Hafta içi tamamen tesadüf eseri bir toplantıya katılmak zorunda kaldım. Toplantının açılış konuşmacıları arasında AB Türkiye Delegasyonu Başkanı Büyükelçi Christian Berger'de bulunuyordu. Konuşmacıları iş dünyamızın meslek odaları ve sivil toplum örgütleriyle birlikte dinledik.
Konuşma sırası Christian Berger'e geldiğinde bir yandan dinleyerek bir yandan da not alarak açıklamalarını dinlemeye çalıştım. Berger açıklamalarına geçmişten günümüze Avrupa Birliği ülkeleriyle Türkiye'nin ilişkilerinden, zaman zaman karşı karşıya zaman zaman ise omuz omuza verilen savaşlardan başlayarak giriş yaptı. Türkiye'nin Avrupa Birliği ile çok sıkı bir işbirliği içerisinde olduğunu, Suriye, Irak, Kudüs konularında birlikte hareket edildiğini, Avrupa Birliği ticaret hacminde Türkiye'nin beşinci sırada yer aldığını açıkladı Berger. Türkiye'nin Avrupa Birliği üye süreciyle ilgili olarak ta demokrasi ve piyasa ekonomisine atıfta bulunan Berger; zorunlu regülasyonların uygulamaya geçtiği süreçte Türk İş İnsanlarının şaşırtıcı bir efor gösterdiğinden bahsederek (İhracatımızın %50'sinin AB'ye olmasının altındaki en önemli gerçek) entegrasyonun çok iyi seyrettiğini, zaman zaman akamete uğrayan Türkiye AB ilişkilerinin Suriye Krizi sonrası tekrar güçlenmeye başladığını belirtti.
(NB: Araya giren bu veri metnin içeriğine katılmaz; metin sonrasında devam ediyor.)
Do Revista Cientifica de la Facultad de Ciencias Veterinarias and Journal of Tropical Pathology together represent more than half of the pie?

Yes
Açıklamalarında Suriyeli Mülteciler için AB'nin yaptığı ve planladığı yardımlara da değinen Christian Berger; Avrupa Birliği'nde günden güne yükselen milliyetçiliğin ve 2019'da gerçekleşmesi beklenen Birleşik Krallığın üyelikten ayrılış sürecinin (Brexit) olası risklerine değinerek ülkemizin terör örgütlerine karşı verdiği mücadeleye, başarısız darbe girişimine, komşu ülkelerde devam etmekte olan savaşlara ve ekonomik kalkınma süreçlerindeki endişelere dikkat çekti.
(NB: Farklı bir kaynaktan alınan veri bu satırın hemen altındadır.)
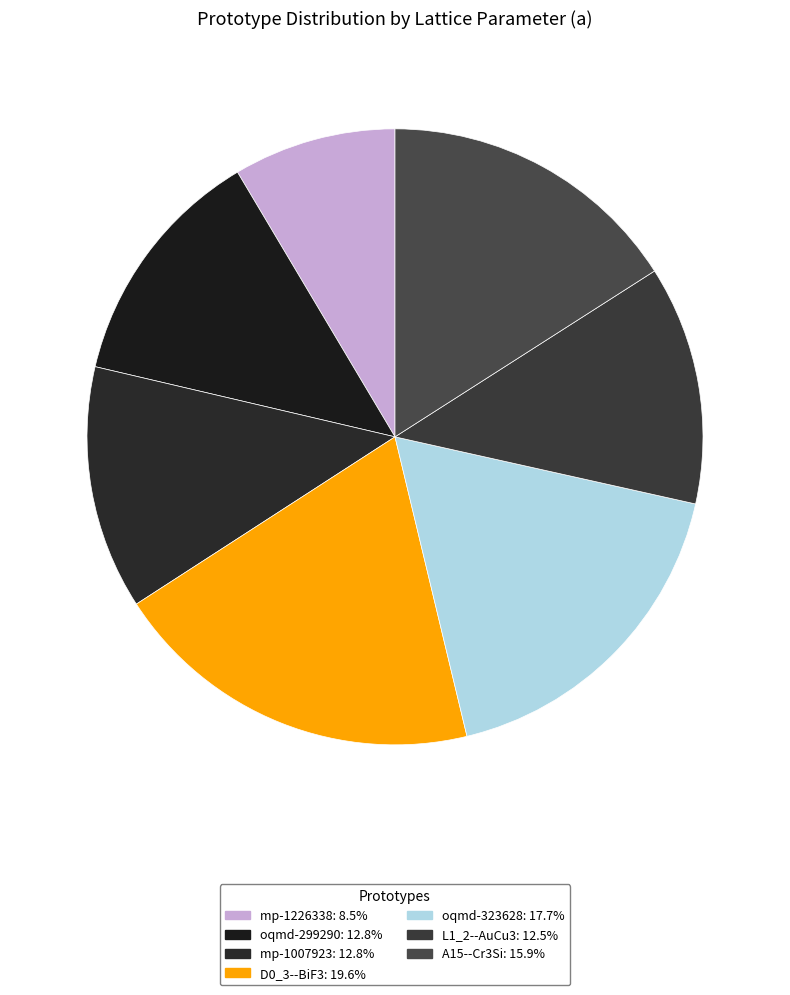

How many slices are in this pie chart?

7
2019 Yılı Mart ayında ülkemizin AB Üyelik süreci kapsamında 'Ulaştırma ve Enerji' başlıklarında AB Parlamentosu'nun fasılın açılıp açılmayacağını karara bağlanacağını açıklayan Berger, kendisine yöneltilen Türkiye'nin AB'ye kabulü konusundaki soruyu 'Türkiye ne yapması gerektiğini biliyor' şeklinde cevapladı.
2016 Yılında haddini aşan ve olaylı bir şekilde giden AB Türkiye Delegasyonu Başkanının yerine atanmıştı Avusturyalı Christian Berger. Otuz yılı aşkın bir Orta Doğu tecrübesi vardı. Konuşmaları gösterdi ki, konusuna ve gelişmelere hakim, hazır cevaptı. Ancak iş dünyasının sevilen isimlerinden Vezirköprü Ticaret ve Sanayi Odası Başkanı Abdulkadir Fişekçi'nin 'Mallarımızı Berlin'e gönderiyoruz biz peşinden gidemiyoruz. Vize için büyükelçiliklerde çile çekiyoruz' sorusuna gülümseyerek cevap verdi!...
Avrupa Birliği'ne üye olmak konusunda ısrarcı, olmaz ise olmaz diye yaklaşmıyorum. Ancak AB'de var olan sistemin ülke gerçeklerini de dikkate alarak ülkemizde uygulanmasını diliyorum. Dış politikada çıkarlar önde olduğu için bize ihtiyaç halinde bizden daha çok üye yapmak isteyeceklerinden de adım gibi eminim.